La visite dans le Golfe « n’est pas simplement une visite symbolique », ce que « nous avons voulu donner, c’est aussi un message de solidarité envers les nations qui sont partenaires, qui sont amies et qui continuent à subir les attaques injustifiées de l’Iran. Mais notre objectif n’est pas seulement de témoigner, il a été et doit donner un coup de main pour affronter les problèmes et ainsi pouvoir mieux défendre les intérêts nationaux italiens ». Ainsi, la Première ministre Giorgia Meloni dans une vidéo sur les réseaux sociaux à propos de sa tournée en Arabie saoudite, au Qatar et aux Émirats arabes unis.
« Je crois que pour l’Italie, il est important, dans une phase aussi difficile, d’être présente dans les lieux où se décide une partie fondamentale de notre sécurité et aussi de notre avenir économique. Cette mission est la première d’un leader européen dans le Golfe depuis le début de cette nouvelle phase du conflit, mais ce n’est évidemment pas une visite simplement symbolique », a-t-il souligné.
« Dans une époque comme celle-ci, dans un monde de plus en plus instable, protéger l’intérêt national signifie peut-être aussi et surtout construire des relations solides avec des partenaires fiables dans les lieux qui ont un impact réel sur notre sécurité, notre économie », a ajouté Meloni. « Et c’est exactement ce que j’ai fait et ce que je fais ces jours-ci, car pour moi la politique étrangère n’est pas un sujet lointain, c’est la manière parfois la plus concrète de défendre l’Italie, de défendre le travail des Italiens, de défendre l’avenir même de notre nation ».
« J’ai discuté » avec les dirigeants des pays du Golfe « de la manière de renforcer la coopération, de contribuer à arrêter l’escalade, de restaurer au plus vite la liberté de navigation sur les routes dont dépendent l’énergie, le commerce et la stabilité, à commencer évidemment par le détroit d’Ormuz, par lequel transite une part énorme de l’énergie mondiale ».

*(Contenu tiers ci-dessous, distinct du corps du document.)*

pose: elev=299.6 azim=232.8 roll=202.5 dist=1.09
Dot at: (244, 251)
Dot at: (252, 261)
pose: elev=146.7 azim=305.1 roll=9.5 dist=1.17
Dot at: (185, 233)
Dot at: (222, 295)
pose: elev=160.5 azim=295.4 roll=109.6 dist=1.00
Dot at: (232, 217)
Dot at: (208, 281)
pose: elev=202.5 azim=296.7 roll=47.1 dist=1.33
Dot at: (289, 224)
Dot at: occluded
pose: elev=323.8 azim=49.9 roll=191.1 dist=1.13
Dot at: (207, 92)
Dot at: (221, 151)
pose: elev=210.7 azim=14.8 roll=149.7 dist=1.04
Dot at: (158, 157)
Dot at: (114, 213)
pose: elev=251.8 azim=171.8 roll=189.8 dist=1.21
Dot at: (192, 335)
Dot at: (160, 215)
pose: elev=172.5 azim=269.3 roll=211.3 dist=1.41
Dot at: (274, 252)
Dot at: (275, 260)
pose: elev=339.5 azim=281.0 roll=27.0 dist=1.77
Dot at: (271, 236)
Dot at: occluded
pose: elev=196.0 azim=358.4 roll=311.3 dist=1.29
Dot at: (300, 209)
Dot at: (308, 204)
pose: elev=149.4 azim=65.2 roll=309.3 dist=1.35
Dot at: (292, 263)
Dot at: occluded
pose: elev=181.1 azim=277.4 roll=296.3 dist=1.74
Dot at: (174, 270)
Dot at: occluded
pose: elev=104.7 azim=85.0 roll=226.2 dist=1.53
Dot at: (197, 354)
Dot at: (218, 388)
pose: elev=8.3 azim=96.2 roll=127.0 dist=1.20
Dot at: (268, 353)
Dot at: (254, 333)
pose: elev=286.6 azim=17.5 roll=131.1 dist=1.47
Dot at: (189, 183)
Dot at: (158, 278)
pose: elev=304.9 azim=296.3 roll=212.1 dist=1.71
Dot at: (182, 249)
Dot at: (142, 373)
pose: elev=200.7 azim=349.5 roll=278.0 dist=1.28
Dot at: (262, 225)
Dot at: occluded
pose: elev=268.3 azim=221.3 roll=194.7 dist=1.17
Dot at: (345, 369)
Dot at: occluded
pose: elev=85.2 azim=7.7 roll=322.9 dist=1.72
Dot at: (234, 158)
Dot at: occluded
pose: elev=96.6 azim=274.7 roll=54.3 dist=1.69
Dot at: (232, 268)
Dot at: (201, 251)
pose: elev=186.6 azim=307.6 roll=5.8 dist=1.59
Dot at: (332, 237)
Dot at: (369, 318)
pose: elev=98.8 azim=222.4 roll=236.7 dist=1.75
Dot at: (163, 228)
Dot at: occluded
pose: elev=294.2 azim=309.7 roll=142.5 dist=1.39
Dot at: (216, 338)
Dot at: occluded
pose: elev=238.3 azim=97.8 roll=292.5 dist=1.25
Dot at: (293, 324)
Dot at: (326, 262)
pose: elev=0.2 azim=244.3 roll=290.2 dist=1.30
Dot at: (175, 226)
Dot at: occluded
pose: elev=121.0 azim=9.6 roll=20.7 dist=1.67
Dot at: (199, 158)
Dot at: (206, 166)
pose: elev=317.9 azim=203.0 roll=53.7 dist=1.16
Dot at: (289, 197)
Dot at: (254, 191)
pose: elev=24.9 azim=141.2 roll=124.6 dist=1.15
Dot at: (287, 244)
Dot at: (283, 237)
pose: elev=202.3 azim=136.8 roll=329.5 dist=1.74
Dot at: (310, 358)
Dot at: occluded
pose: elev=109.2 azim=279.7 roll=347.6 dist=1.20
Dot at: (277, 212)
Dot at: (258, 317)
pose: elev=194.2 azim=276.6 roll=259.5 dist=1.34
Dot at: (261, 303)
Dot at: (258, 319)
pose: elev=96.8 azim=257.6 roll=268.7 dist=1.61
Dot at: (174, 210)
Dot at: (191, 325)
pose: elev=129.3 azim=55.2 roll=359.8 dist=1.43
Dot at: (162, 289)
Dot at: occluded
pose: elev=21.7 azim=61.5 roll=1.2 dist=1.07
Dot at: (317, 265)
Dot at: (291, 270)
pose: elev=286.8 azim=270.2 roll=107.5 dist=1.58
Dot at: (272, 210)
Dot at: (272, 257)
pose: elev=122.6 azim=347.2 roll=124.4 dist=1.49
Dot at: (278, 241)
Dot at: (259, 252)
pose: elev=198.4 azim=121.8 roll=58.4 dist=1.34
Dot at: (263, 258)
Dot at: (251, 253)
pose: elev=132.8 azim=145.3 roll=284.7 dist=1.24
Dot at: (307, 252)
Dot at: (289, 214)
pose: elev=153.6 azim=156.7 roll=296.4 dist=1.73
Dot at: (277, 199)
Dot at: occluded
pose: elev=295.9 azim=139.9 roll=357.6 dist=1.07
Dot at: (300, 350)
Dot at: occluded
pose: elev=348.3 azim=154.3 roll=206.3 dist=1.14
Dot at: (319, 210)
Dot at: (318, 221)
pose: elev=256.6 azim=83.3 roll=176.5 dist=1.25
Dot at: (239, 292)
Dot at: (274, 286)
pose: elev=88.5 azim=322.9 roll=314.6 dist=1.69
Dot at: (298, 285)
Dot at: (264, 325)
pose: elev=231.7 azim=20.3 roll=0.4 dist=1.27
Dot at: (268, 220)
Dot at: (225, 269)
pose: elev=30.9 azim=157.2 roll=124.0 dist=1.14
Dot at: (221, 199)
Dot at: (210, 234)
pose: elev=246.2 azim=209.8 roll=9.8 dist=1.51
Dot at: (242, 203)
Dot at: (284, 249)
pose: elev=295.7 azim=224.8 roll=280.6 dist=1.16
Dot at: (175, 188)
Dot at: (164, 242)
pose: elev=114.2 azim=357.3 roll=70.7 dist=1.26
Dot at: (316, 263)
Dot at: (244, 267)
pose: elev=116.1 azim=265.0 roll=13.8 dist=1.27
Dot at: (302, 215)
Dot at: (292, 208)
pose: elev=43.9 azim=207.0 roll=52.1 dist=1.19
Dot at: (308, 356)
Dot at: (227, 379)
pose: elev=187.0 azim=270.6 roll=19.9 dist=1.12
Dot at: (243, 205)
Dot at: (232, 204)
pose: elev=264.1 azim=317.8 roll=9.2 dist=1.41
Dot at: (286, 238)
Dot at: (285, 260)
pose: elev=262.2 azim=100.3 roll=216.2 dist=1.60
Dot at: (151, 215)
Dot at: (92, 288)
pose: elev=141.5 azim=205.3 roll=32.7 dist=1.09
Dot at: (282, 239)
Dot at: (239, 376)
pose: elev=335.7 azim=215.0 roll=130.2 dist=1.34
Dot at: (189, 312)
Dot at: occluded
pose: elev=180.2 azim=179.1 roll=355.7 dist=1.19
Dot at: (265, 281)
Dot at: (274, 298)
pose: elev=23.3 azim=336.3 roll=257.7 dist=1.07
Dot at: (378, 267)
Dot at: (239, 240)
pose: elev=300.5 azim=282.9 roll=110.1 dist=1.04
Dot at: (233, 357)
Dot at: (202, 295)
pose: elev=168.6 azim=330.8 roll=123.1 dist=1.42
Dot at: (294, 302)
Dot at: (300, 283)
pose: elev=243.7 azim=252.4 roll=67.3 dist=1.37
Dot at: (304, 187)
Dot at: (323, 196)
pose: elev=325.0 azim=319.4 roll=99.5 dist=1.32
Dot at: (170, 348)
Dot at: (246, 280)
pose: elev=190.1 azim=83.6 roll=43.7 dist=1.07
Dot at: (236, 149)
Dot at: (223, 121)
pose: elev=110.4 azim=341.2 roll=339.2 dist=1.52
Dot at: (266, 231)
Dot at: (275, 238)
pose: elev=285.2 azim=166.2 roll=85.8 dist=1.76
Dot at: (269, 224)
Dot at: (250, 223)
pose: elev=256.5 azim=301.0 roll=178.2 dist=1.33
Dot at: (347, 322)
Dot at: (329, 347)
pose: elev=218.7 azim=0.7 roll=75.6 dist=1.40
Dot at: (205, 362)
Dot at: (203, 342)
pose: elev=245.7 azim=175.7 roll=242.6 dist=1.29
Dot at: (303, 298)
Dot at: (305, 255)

« Quand l’instabilité grandit dans le Golfe, non seulement les équilibres internationaux sont affectés, mais aussi les prix de l’énergie, les coûts pour les entreprises, l’emploi et, en fin de compte, le pouvoir d’achat des familles. Parce que le Golfe est un acteur fondamental sur le marché mondial de l’énergie et au-delà », a souligné le Premier ministre, ajoutant : « Si la production ou le transit ici diminue ou même s’arrête, le prix augmente pour tout le monde et si la situation empire, nous pourrions finir par ne pas avoir toute l’énergie nécessaire, même en Italie. Il suffit de penser que seul le Qatar, où nous sommes, couvre 10 % des besoins gaziers de l’Italie et la région du Golfe dans son ensemble garantissent à notre nation environ 15 % du pétrole total dont elle a besoin. » « C’est pour cela que je suis ici, en train de parler avec des dirigeants avec lesquels – souligne Meloni – l’Italie a toujours eu des relations stratégiques, économiques et énergétiques qui sont fondamentales ».